At this stage Bodo Griel, a friend of the author’s and project manager at German research firm Webfrager, heard about Greif’s diploma thesis. Webfrager is a joint venture of the Cologne-based market research institute Psychonomics and Foerster & Thelen of Bochum , Germany, a field service. Griel suggested to run Greif’s survey within the Webfrager panel.

Web site test

In autumn 2005, using a test design created by Greif and Batinic, the survey started. Webfrager panelists, 1,800 in total (18 groups of 100 test persons), were invited to a simple Web site test.

The results of the survey were not as clear as expected. The team had assumed that the combination “female sender,” “personal approach” and “clear, defined survey subject” would have had the highest response rates. But that was not the case. In all groups the response rate was around 50 percent, which was good. Even taking into consideration that the panelists were relatively new (no longtime-registered panel members were included), it must be assumed that panelists would behave and react in a different way:

  • It must be assumed that most panelists have a Web-based e-mail account (e.g., yahoo.com). These accounts work without preview windows, therefore only the sender and the topic could have any impact. There is no additional information displayed.
  • In addition, private persons have less e-mail traffic than businesspeople. The invitation mail does not need to win over other mails.
  • Panelists know the e-mail address of their panel company. They do not pay attention to the complete address, only to the last part (behind the @ sign).

Serious hints

Even if the results of the panel survey didn’t support the existence of the Anita effect, the team didn’t want to give up. In the meantime it got some serious hints from other colleagues that the assumed effect really exists.

The author and Griel wanted to start another survey to further investigate the Anita effect. In January 2006 both had the idea to run a test using an employee survey at Lufthansa Technik about intranet usage. We assumed that the topic was moderately interesting, therefore ideal for testing the impact of the Anita effect.

At Lufthansa Technik it is quite usual to use e-mails for internal communication. Most employees use Microsoft Outlook, which has a preview window. The test design was relatively simple:

  • two groups of 105 men;
  • a similar structure for both groups;
  • one group got an invitation mail from a female sender, the other one from a male sender.

This relatively small survey had a response rate of nearly 80 percent. In the end the group with female sender had a higher response rate (83.9 percent versus 74.3 percent) but the result was not statistically significant.

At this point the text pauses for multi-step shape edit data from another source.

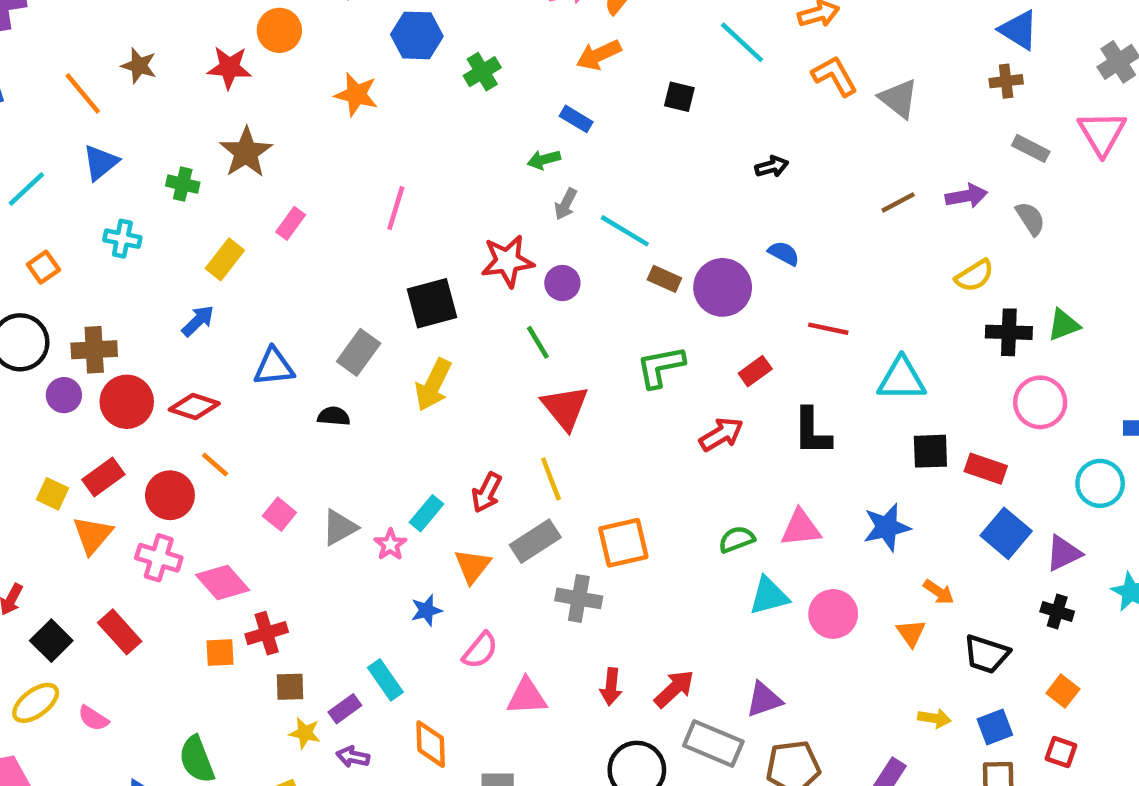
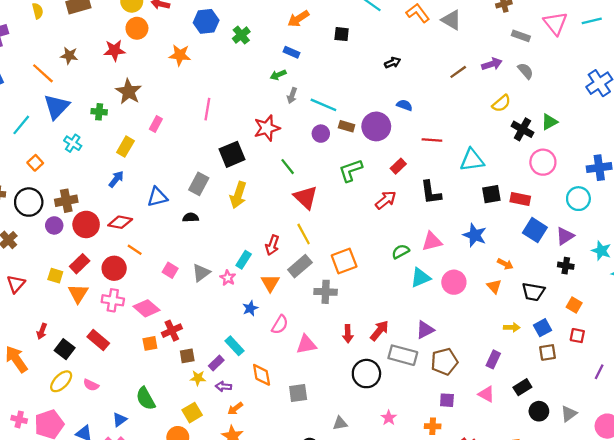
blue triangle: (101, 163) -> (57, 107), size x1.4
cyan cross: (122, 239) -> (73, 143), turned 30
purple circle: (562, 283) -> (321, 134), moved
black cross: (1009, 332) -> (522, 129), turned 35
blue star: (887, 527) -> (475, 235), turned -30

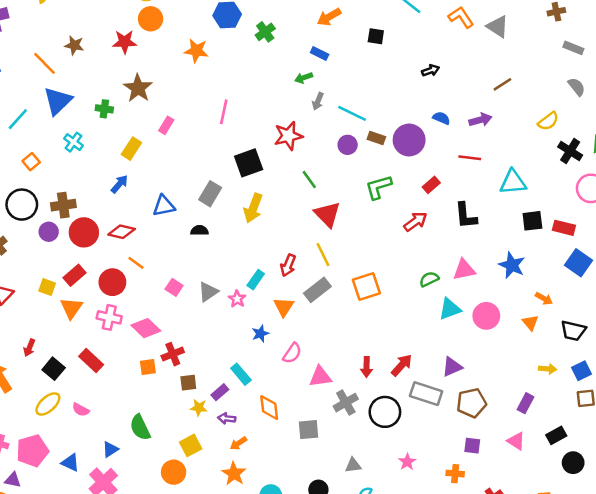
purple arrow: (492, 64) -> (480, 120), moved
gray cross: (326, 292) -> (346, 403), moved, turned -35

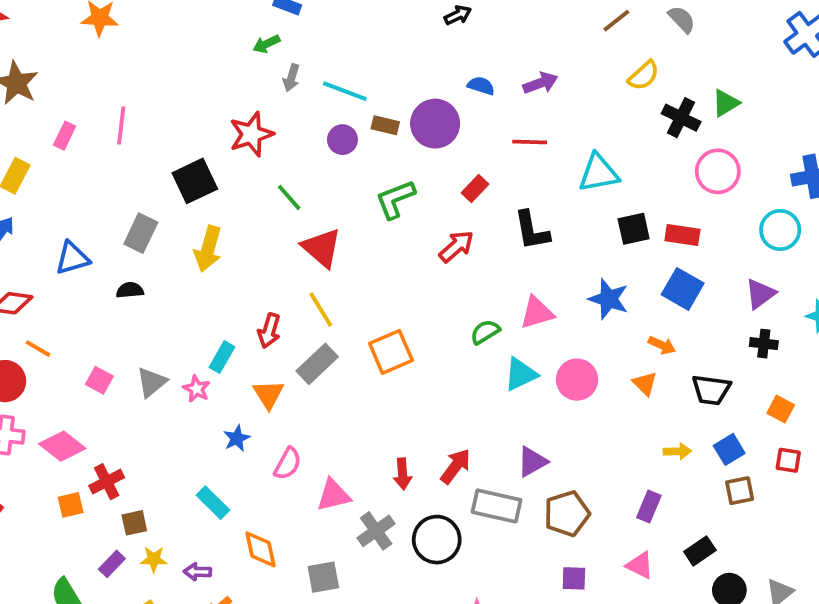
brown line: (502, 84) -> (616, 21), moved
pink line: (224, 112) -> (121, 125), moved
blue square: (578, 263) -> (683, 289), moved
purple rectangle: (220, 392) -> (112, 564), moved

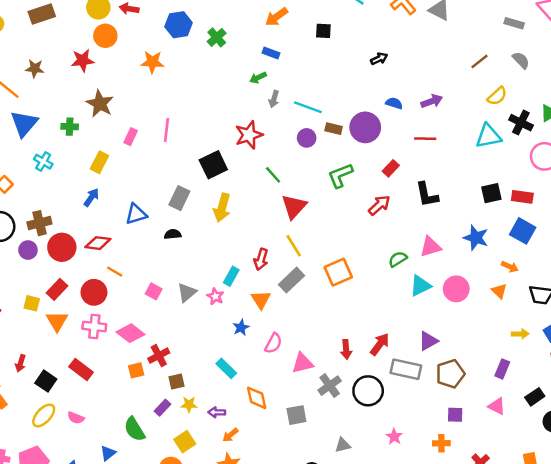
cyan triangle: (599, 173) -> (488, 136), moved
red triangle: (322, 248) -> (294, 207), turned 32

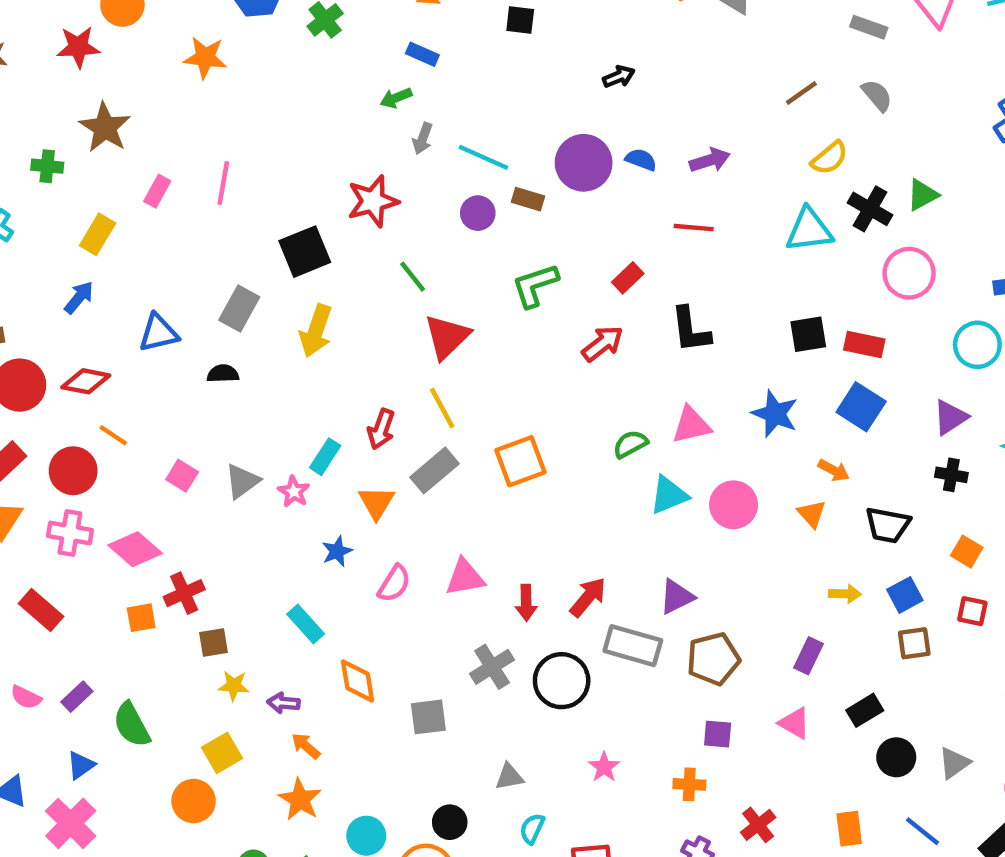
purple circle: (365, 127) -> (584, 163), moved
pink triangle: (303, 363) -> (465, 577), moved
purple rectangle: (162, 408) -> (77, 697), moved
orange arrow: (230, 435) -> (306, 746), turned 77

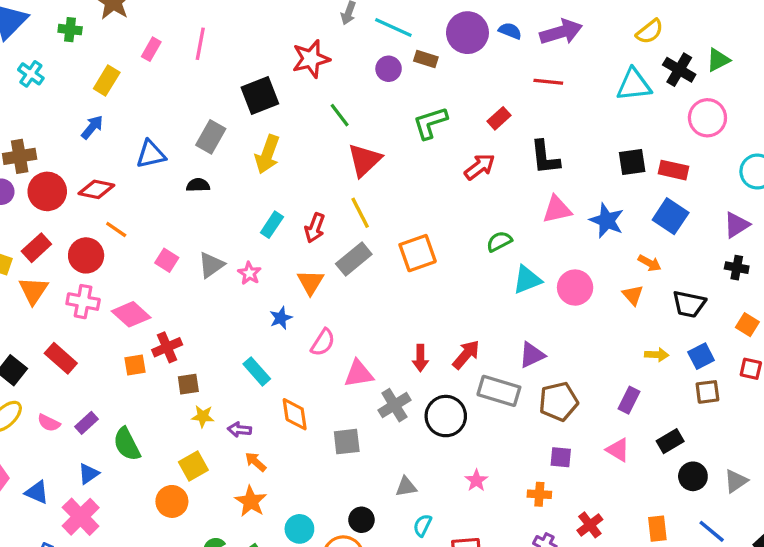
purple arrow: (710, 160) -> (561, 32), size x1.4
pink triangle: (691, 425) -> (557, 209), moved
cyan rectangle: (325, 457) -> (272, 225), moved
pink triangle: (465, 577) -> (359, 374), moved

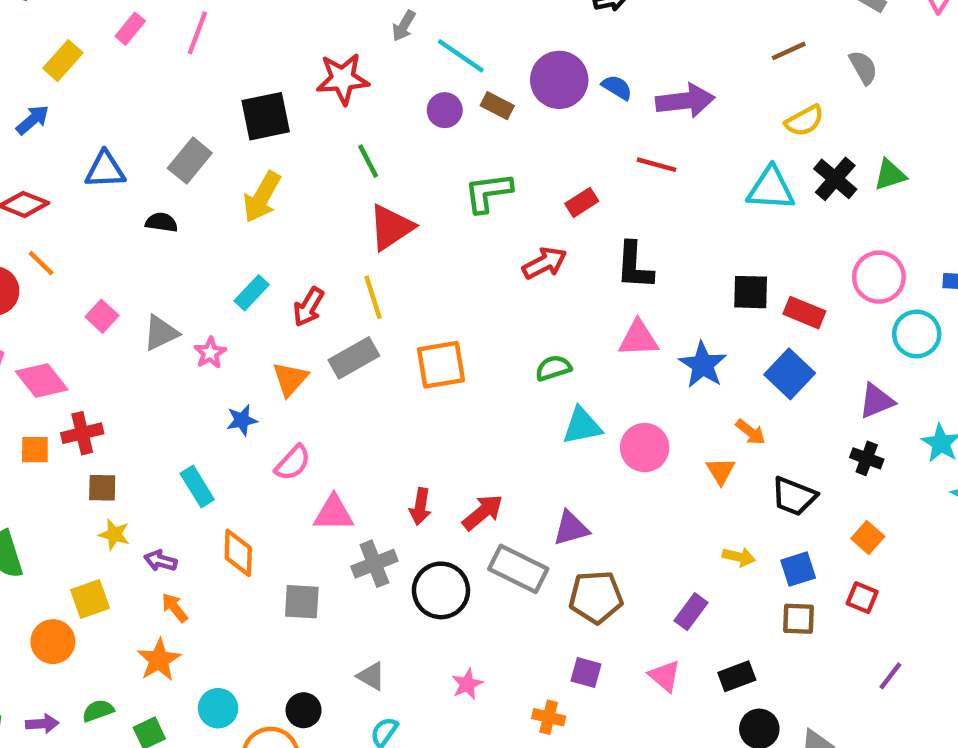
pink circle: (707, 118) -> (879, 277), moved
gray triangle: (406, 487) -> (371, 676), turned 30

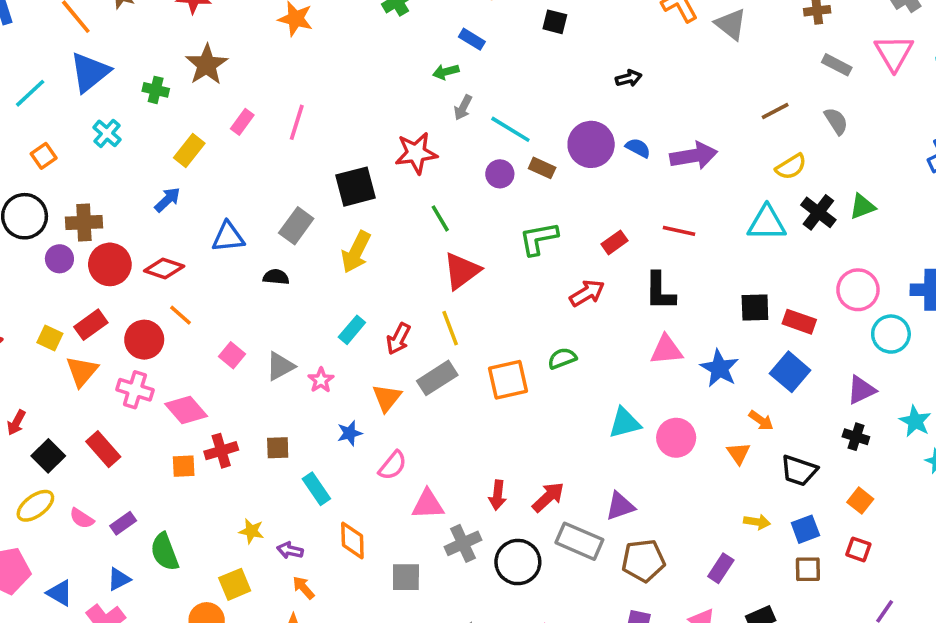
red line: (657, 165) -> (679, 231), moved
green semicircle: (553, 368) -> (562, 358), moved
brown square: (102, 488) -> (278, 448), moved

At the beginning of March 2006 - just before the GOR06 - Greif started a survey with registered users of UNIpark, a Globalpark survey offering aimed at the academic market. In total 460 users - split in four groups - were asked to rate the UNIpark home page and the usability of Globalpark online survey software. Greif developed different invitation mails for each group in which she varied the gender of the sender as well.

In this survey a significant result was seen: The response rate was higher from the group that received an invitation mail from a female sender.

More research necessary

The response rates of online surveys depend on many different interrelated determinants. Obviously, more research is still necessary to find out if the Anita effect is real.

Some questions that deserve further study:

  • What effect does the sender’s possible country of origin have? That is, what if the sender appears to come from Eastern Europe or from China?
  • What about the name itself - are there surnames which could be understood everywhere?
  • Has Julia a better chance than Andrea? (Andrea is also a male first name in Italy.)
  • What about the combination of first name and surname?
  • What about a male sender within a female environment?

The team agrees on one point: The cooperation in this project between academia and business was really interesting and informative and could serve as a model for future efforts.